Following four years at Davidson College, NC, George attended the University of Virginia, earning a Ph.D. in Physics. In Charlottesville, VA he met his future wife, Wilhelmina Bos from the Netherlands, a student at the School of Nursing, at a meeting of Intervarsity Christian Fellowship. George and Wilhelmina married in December of 1965 and lived in Lexington, VA where George taught Physics at Washington & Lee University. The family then moved to the Netherlands for a one-year sabbatical at the Technical University of Delft.

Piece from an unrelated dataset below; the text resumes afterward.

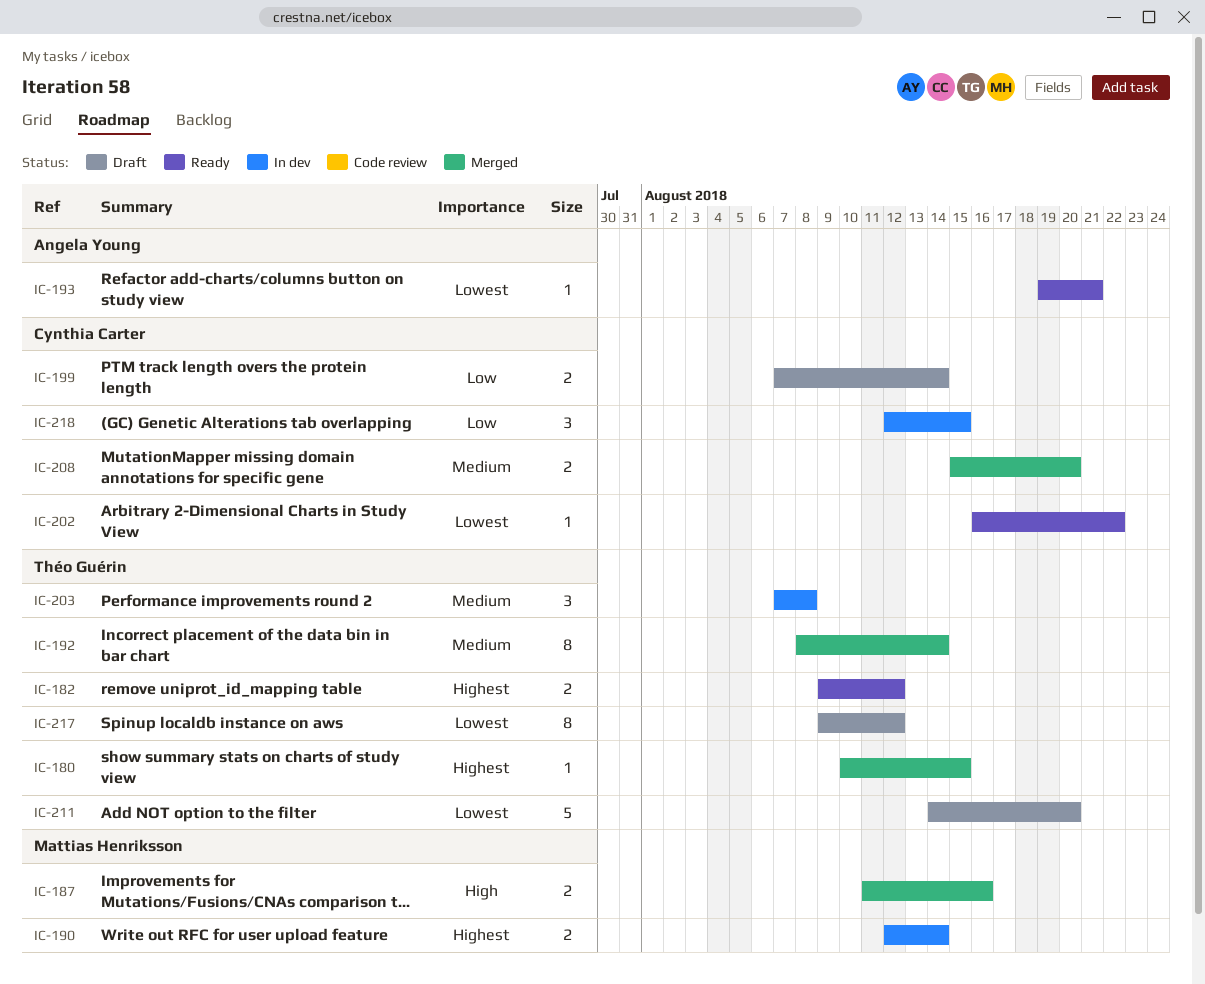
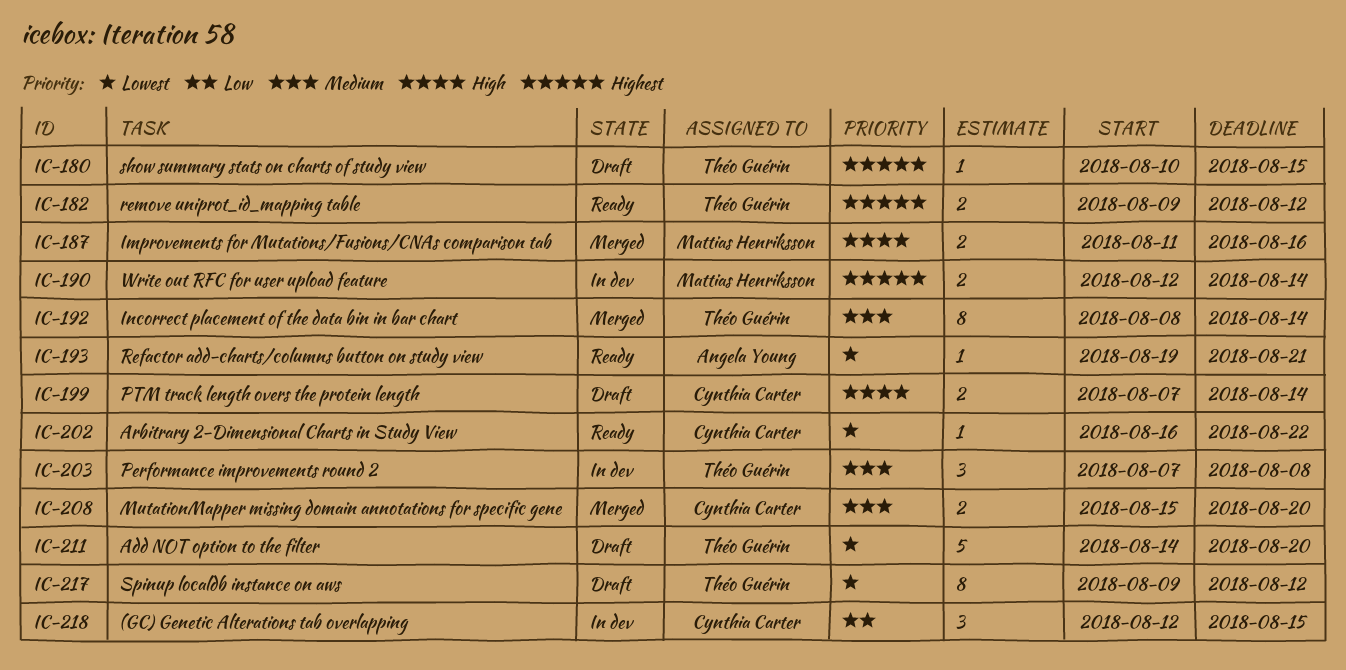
IC-180, status: Merged -> Draft
IC-199, priority: Low -> High

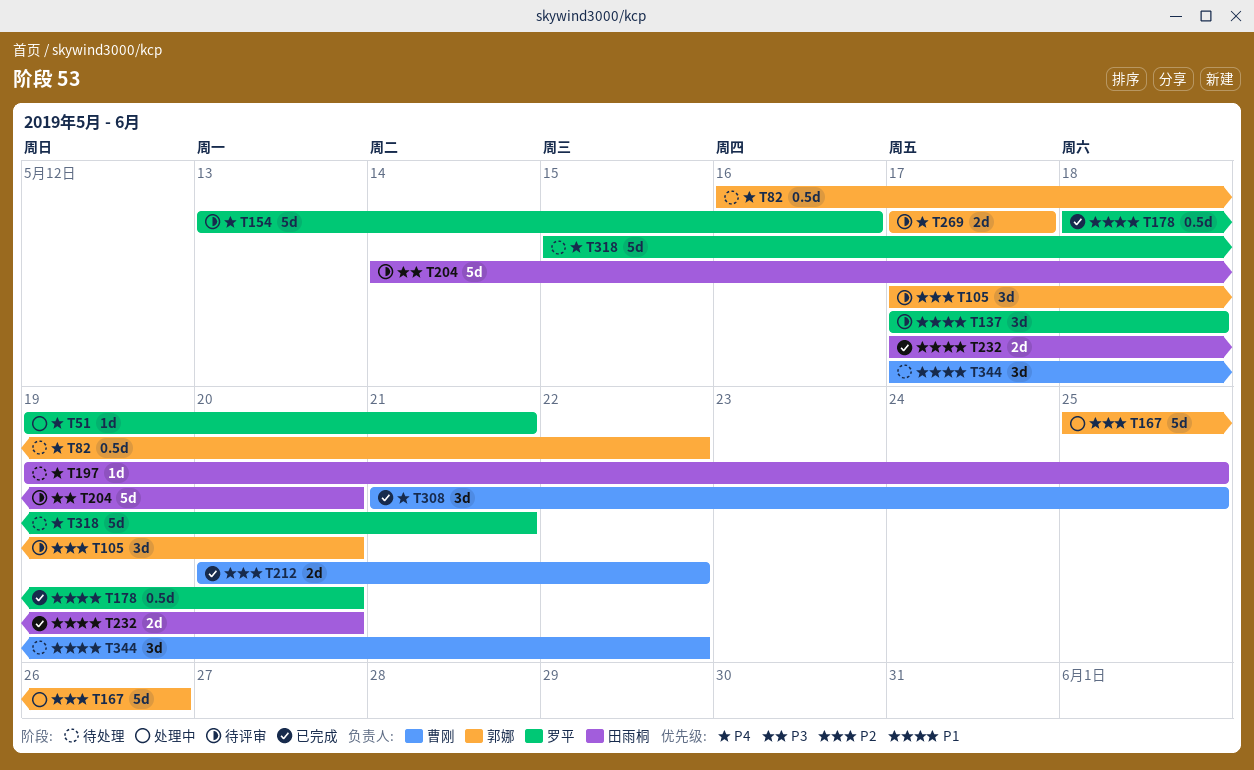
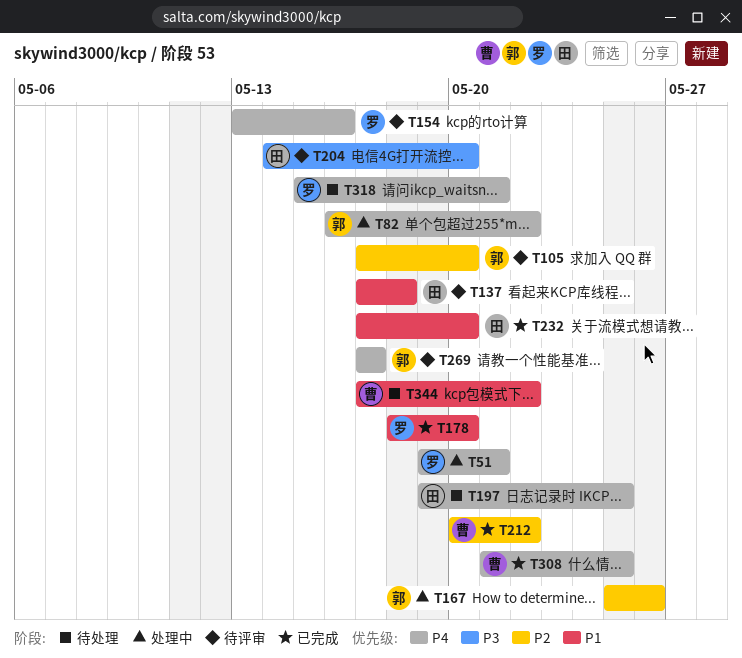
T82, status: 待处理 -> 处理中
T137, owner: 罗平 -> 田雨桐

In 1972, George started research at Bell Laboratories in Murray Hill, NJ, and loved working there for nearly 30 years. He specialized in the field of crystal growth; modeling how crystals form at the molecular level. George was elected as a Fellow of the American Physical Society in 1987 for contributions to the understanding of atomistic phenomena in materials through computer simulations. Upon the demise of Bell Labs in 2001, George happily continued his research at Lawrence Livermore National Laboratory in California. In the final chapter of his career he collaborated with scientists at the Colorado School of Mines in Golden, CO. Over the span of his career, he published 228 papers which have been cited over 12,500 times by other scientists. George built strong working friendships with physicists from all over the world and was appreciated by his colleagues for more than his scientific contributions. His coworkers remember him as a generous friend and mentor. Some mention that George had significantly influenced their career path with his enthusiasm. Physics, for George, was as much a hobby as a job. George and Wilhelmina hosted dinner parties for work friends and were like family to new and visiting colleagues. George taught several of his overseas postdocs to drive and helped them settle into life in the US. While in California, he initiated a weekly gathering at the local pub for beer and conversation.

George was a man of quiet but steady faith in the Lord. His faith was lived out through his integrity, humility, and generosity. In his later years, he loved living in Boulder, enjoying the beauty of the mountains and wildlife. He will be missed by his wife Wilhelmina, and his children Julie (Mike), Hudson (Catherine), Corina (John), and Hendrik (Heather). He also took great joy in his ten grandchildren, Emily, Catherine, Saskia, Charlotte, George, Jack, Nathan, Jonathan, Graham, and Avery, and two great-grandsons, Henry and Peter. A memorial service will be held in the chapel at Grace Commons Church, 1820 15th St., Boulder, on Friday, December 16th at 2 pm. Reception afterward. The family requests that any donations be made to Grace Commons Church.